皆さん、こんにちは。横浜市胃腸科のららぽーと横浜クリニックです。
皆さんは「悪性リンパ腫」という言葉を聞いたことはありますか?
名前に悪性とついているのでガンのような悪いものであることはお判りいただけると思います。
今回は年々増加傾向にあると言われている悪性リンパ腫のなかでも、「消化器管の悪性リンパ腫」にスポットを当ててお話していきます。

 


悪性リンパ腫ってどんな病気?

人の体には細菌やウイルスなどの感染や異物から体を守っているリンパ系組織(体の免疫システム)があります。このリンパ組織を構成しているリンパ球がががん化した病気です。
年間10万人当たり10人程度の発生と報告されており、日本の成人では最も頻度の高い血液腫瘍です。
主に、リンパ節、脾臓及び扁桃腺などのリンパ組織・臓器に発生しますが、リンパ系組織は全身にあるため、悪性リンパ腫は全身全ての部位で発生する可能性があります
この病名だけでみると、とても悪い病気なのかと思うかもしれませんが、一般的に固定がん(肺がんや膵臓がん等)に比べるとずっと良い治療成績が得られており、適切な治療を受ければ治癒することも期待できる病気なのです。
では、悪性リンパ腫の原因と症状はどのようなものなのでしょうか。

 

悪性リンパ腫の原因と症状

悪性リンパ腫になる原因は、実ははっきりと分かっていません。一部にはウイルス感染症(EBウイルス)、細菌(ピロリ菌)、自己免疫疾患(関節リウマチなど)が関係することや、免疫不全者に多いといわれています。
これらによって感染症や炎症があると、リンパ球が異常に増えてしまい、悪性リンパ腫になると考えられています

悪性リンパ腫の症状は、首やわきの下、足の付け根など、リンパ節が多いところにしこりが出現します。これらは初期症状としてとても見られることが多く、しこりのように腫れあがることが多くなるのが特徴です。
それ以外にも原因不明の発熱、体重減少、寝具の取り換えが必要な程のひどい寝汗、息苦しさ、皮膚の発疹、痛みなどの症状を伴うこともあります。
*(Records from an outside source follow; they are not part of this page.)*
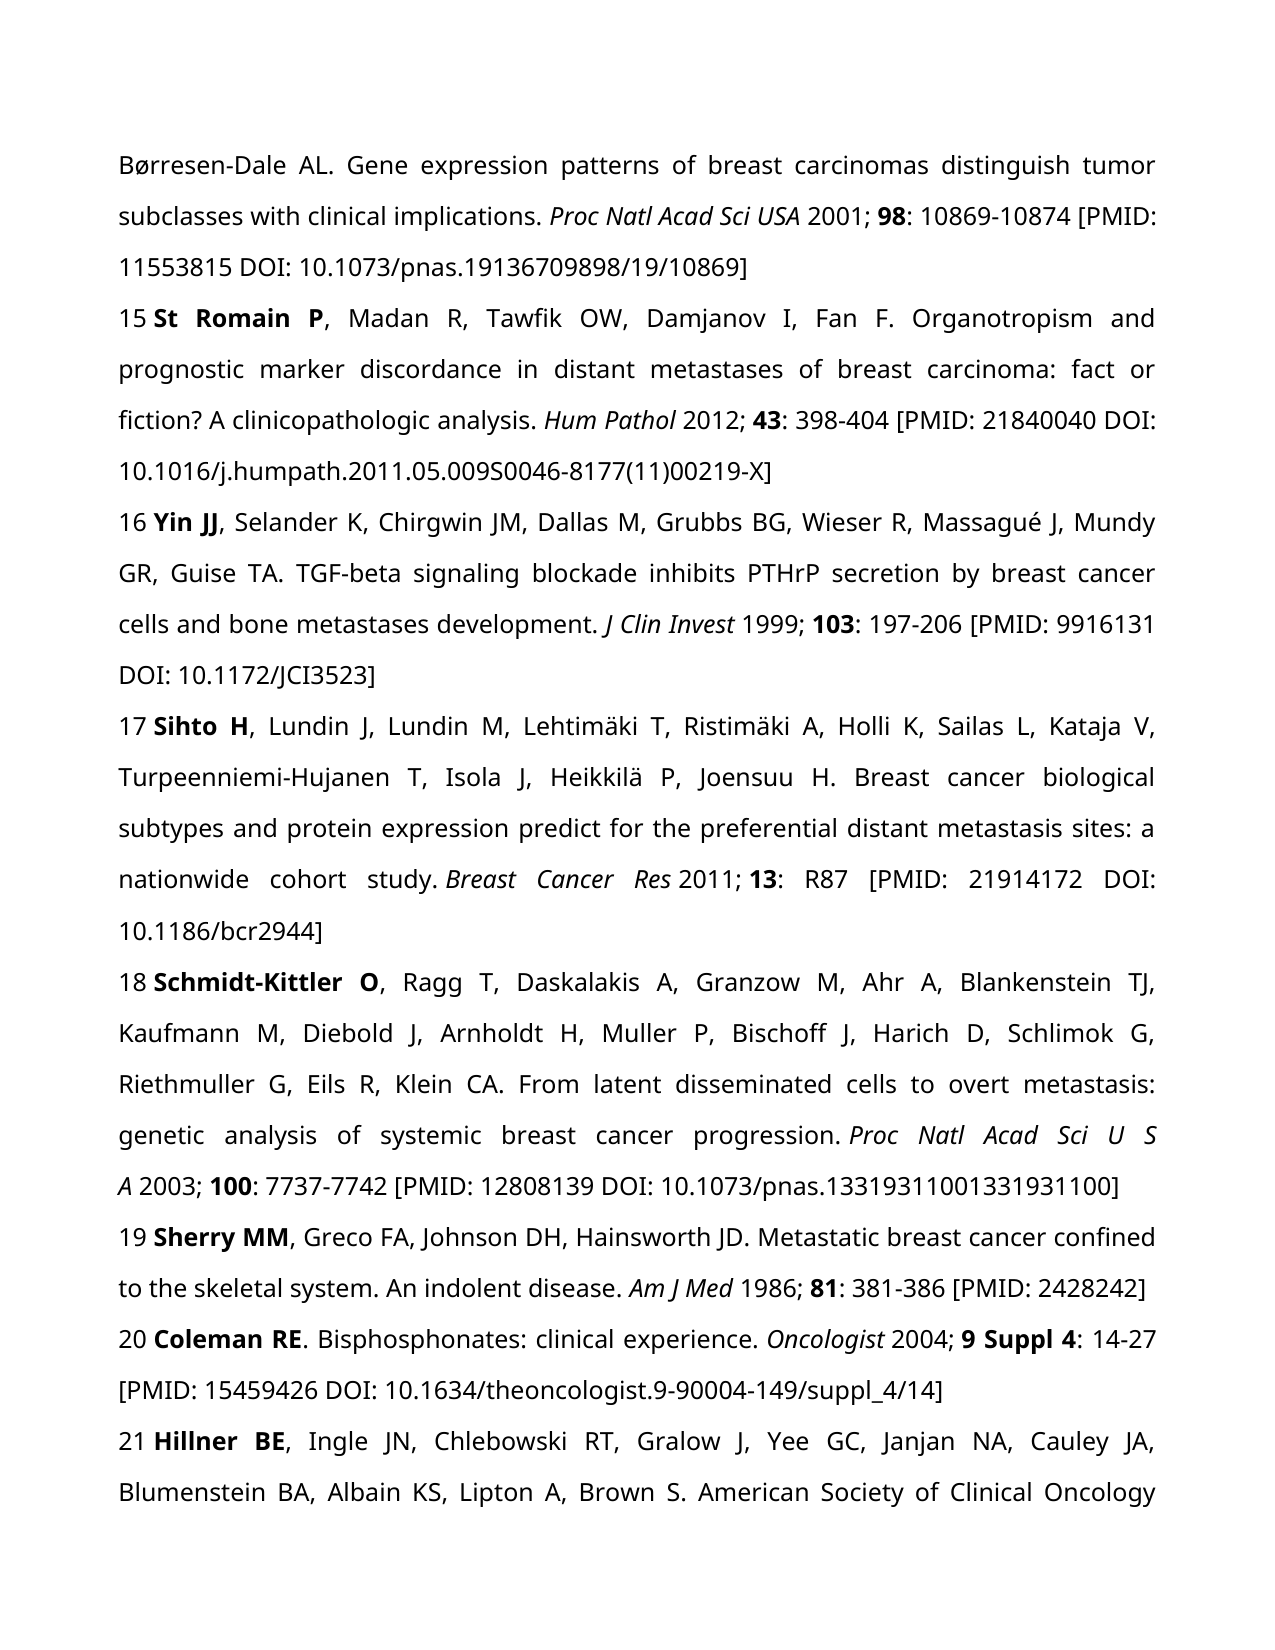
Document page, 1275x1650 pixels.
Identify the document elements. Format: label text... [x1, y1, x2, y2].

text 20 Coleman RE. Bisphosphonates: clinical experience. Oncologist 2004; 9 Suppl 4: 14-27 [PMID: 15459426 DOI: 10.1634/theoncologist.9-90004-149/suppl_4/14] [118, 1322, 1157, 1407]
text 15 St Romain P, Madan R, Tawfik OW, Damjanov I, Fan F. Organotropism and prognostic marker discordance in distant metastases of breast carcinoma: fact or fiction? A clinicopathologic analysis. Hum Pathol 2012; 43: 398-404 [PMID: 21840040 DOI: 10.1016/j.humpath.2011.05.009S0046-8177(11)00219-X] [118, 301, 1157, 488]
text 19 Sherry MM, Greco FA, Johnson DH, Hainsworth JD. Metastatic breast cancer confined to the skeletal system. An indolent disease. Am J Med 1986; 81: 381-386 [PMID: 2428242] [118, 1219, 1157, 1304]
text 18 Schmidt-Kittler O, Ragg T, Daskalakis A, Granzow M, Ahr A, Blankenstein TJ, Kaufmann M, Diebold J, Arnholdt H, Muller P, Bischoff J, Harich D, Schlimok G, Riethmuller G, Eils R, Klein CA. From latent disseminated cells to overt metastasis: genetic analysis of systemic breast cancer progression. Proc Natl Acad Sci U S A 2003; 100: 7737-7742 [PMID: 12808139 DOI: 10.1073/pnas.13319311001331931100] [118, 964, 1157, 1202]
text 17 Sihto H, Lundin J, Lundin M, Lehtimäki T, Ristimäki A, Holli K, Sailas L, Kataja V, Turpeenniemi-Hujanen T, Isola J, Heikkilä P, Joensuu H. Breast cancer biological subtypes and protein expression predict for the preferential distant metastasis sites: a nationwide cohort study. Breast Cancer Res 2011; 13: R87 [PMID: 21914172 DOI: 10.1186/bcr2944] [118, 709, 1157, 947]
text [118, 148, 1157, 284]
text 16 Yin JJ, Selander K, Chirgwin JM, Dallas M, Grubbs BG, Wieser R, Massagué J, Mundy GR, Guise TA. TGF-beta signaling blockade inhibits PTHrP secretion by breast cancer cells and bone metastases development. J Clin Invest 1999; 103: 197-206 [PMID: 9916131 DOI: 10.1172/JCI3523] [118, 505, 1157, 692]
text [118, 1424, 1157, 1509]
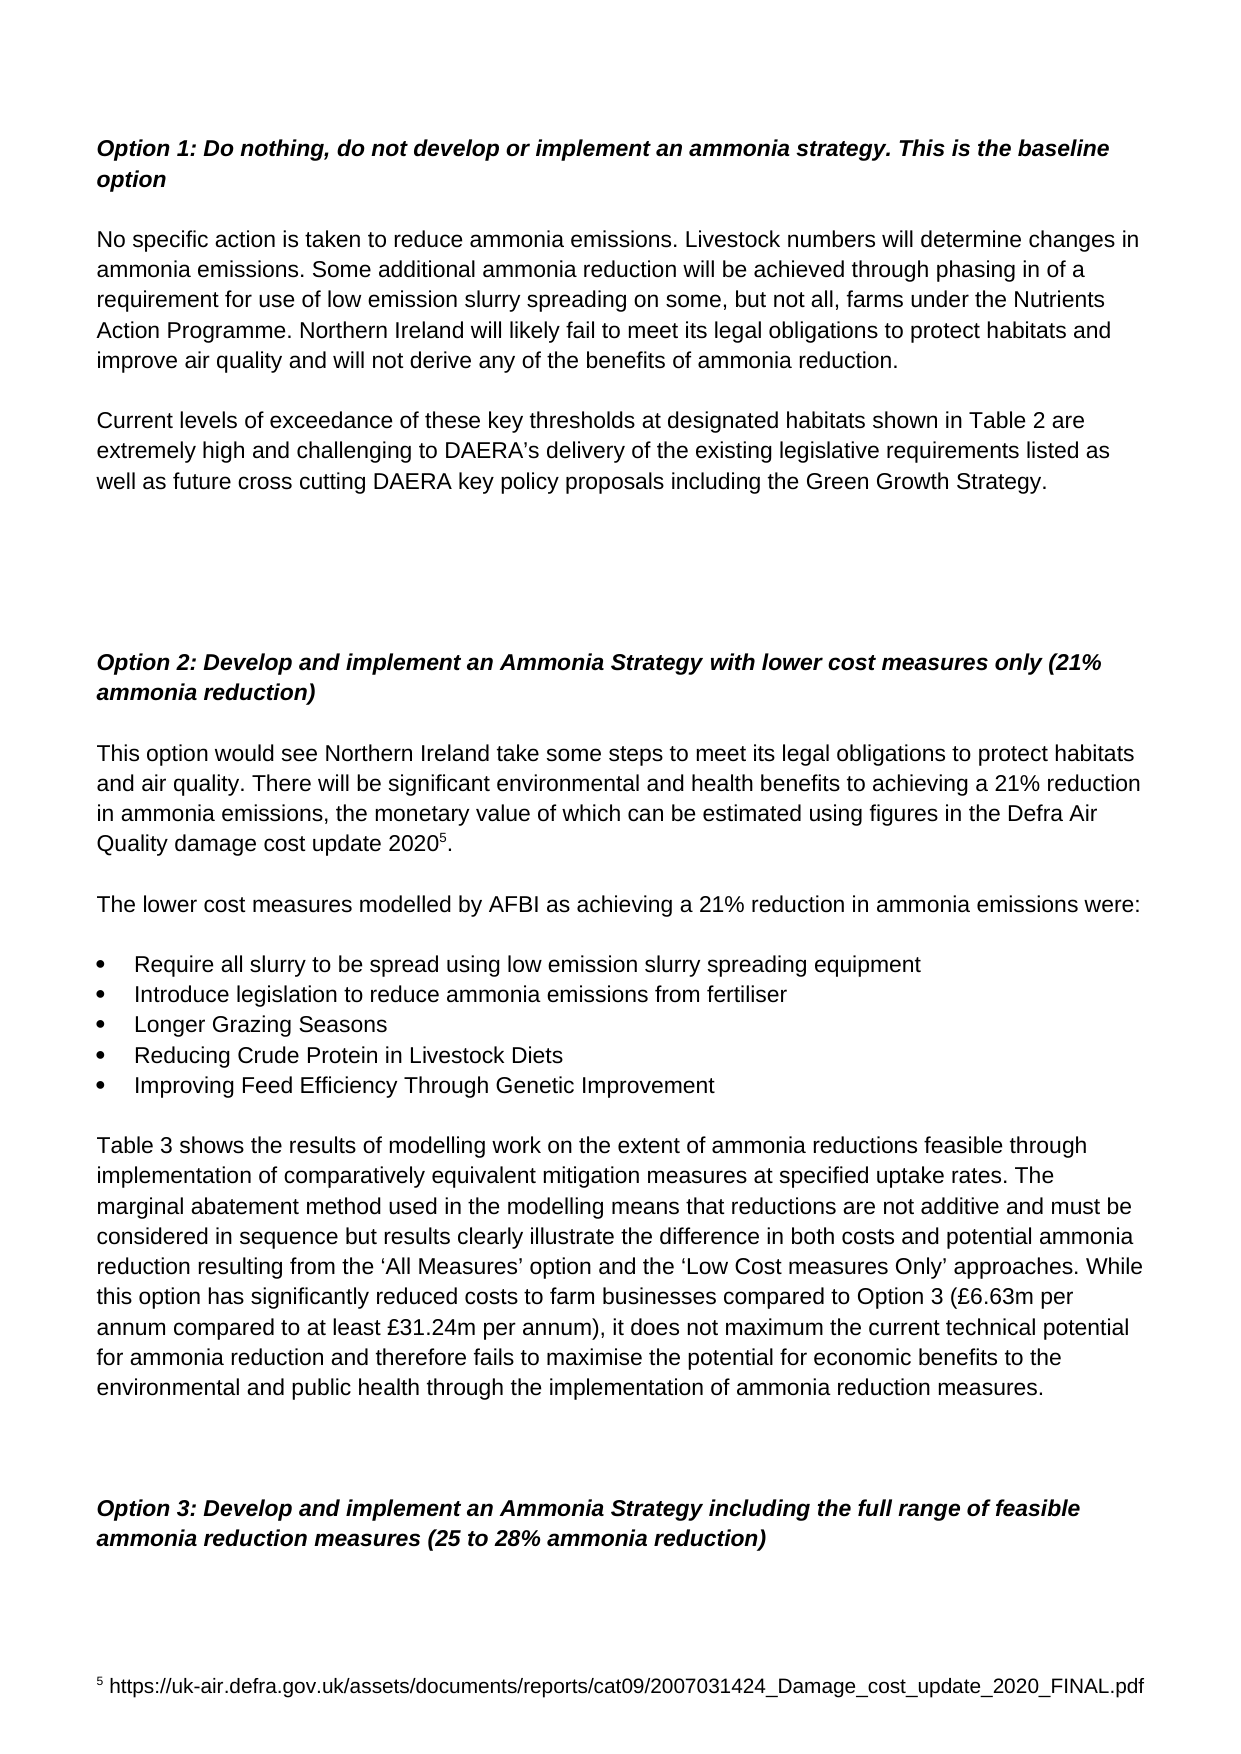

胃内のリンパ腫が大きくなると、腫瘤となり食物の通過を障害したり、出血を起こしたりすることがありるため、嘔吐、嘔気、吐血、黒色便といった症状が現れることがあります。
大腸内に主要を作って出血が起きたり腸管が詰まってしまうと腸閉塞などの症状を起こします。

悪性リンパ腫は血液のがんですが、様々な臓器に症状を起こすため、消化器科などの血液内科以外の診療科で診断されることも少なくありません。
悪性リンパ腫は30種類以上の病型(原因や症状などの違いによって分類したもの)があり、消化管に起こるのは以下のものです。

 

消化管に出来る悪性リンパ腫

消化管のなかでも、胃に発生するリンパ腫にはB細胞リンパ腫、MALT(マルト)リンパ腫があります。
小腸や大腸に発生するリンパ腫で最も多いものはびまん性大細胞型B細胞リンパ腫ですが、若年層ではバーキットリンパ腫が多く発生します。
それぞれを詳しく解説していきましょう。

・B細胞リンパ腫

エイズや臓器移植後など免疫の働きが著しく低下した時に発生します。
このB細胞リンパ腫は低悪性度リンパ腫で、リンパ腫の中では進行度が遅いタイプの悪性度リンパ腫です。

・胃MALTリンパ腫

B細胞リンパ腫の1つで、これも進行度が遅いタイプの低悪性度のリンパ腫です。
消化管、唾液腺、甲状腺などの粘膜に関連するリンパ組織に発生します。ヘリコバクター・ピロリ(ピロリ菌)という細菌と関連しているといわれています。

・びまん性大細胞型B細胞リンパ腫

日本人に多い中悪性度のリンパ腫です。
診断された時点で治療する必要があり、小腸、大腸に発生するリンパ腫の中で最も多いリンパ腫です。

・バーキットリンパ腫

小腸や大腸に発生し、若年者に多く発生する高悪性度のリンパ腫です。
緊急入院が必要なぐらい急速な治療を要する腫瘍です。多くの患者さんで腹部に巨大腫瘤を伴います。

低悪性度<中悪性度<高悪性度と3段階の悪性度がありますが、どれも悪性であることに代わりはありませんからこわいですね。
この悪性リンパ腫の診断はどのように行われるのでしょうか。

 

悪性リンパ腫の診断と治療

悪性リンパ腫の診断には、腫れているリンパ節や腫瘤を取り出し、顕微鏡検査でみる必要があります。(病理診断)
小腸や大腸のような外から触れることのできない場所の場合は、内視鏡検査でも病理検査を行うことが出来ます。

粘膜内の早期がんはリンパ節(リンパの流れが集まる場所)への転移の可能性がないので内視鏡治療ができます。
ただ、粘膜下層(粘膜より深くまで進行している)がんは約10%にリンパ節転移が見られるため、医師の判断により手術か内視鏡で切除していきます。

大腸の早期がんの初回治療では約60%に内視鏡による治療が行われるようになりました。
手術に比べて患者さんの負担が軽減し、術後の生活の質も向上してきています。

 

まとめ

いかがでしたか?
悪性リンパ腫は全身どこにでもできる可能性のある病気です。消化管であれば胃、小腸、大腸それぞれに出来た場合で症状も変わってきますが、出血や腫瘤による通過障害など、共通した症状もありますね。
発熱や体重減少、寝汗といった悪性リンパ腫の病期の診断に当てはまる症状がある場合は早急に医療機関にかかりましょう。
若いから大丈夫、なんてことはありません。悪性リンパ腫は若年層から高齢者まで幅広い年代で発見されている病気です。症状を見落とさないように、普段から自分の健康チェックはしっかり行いましょうね。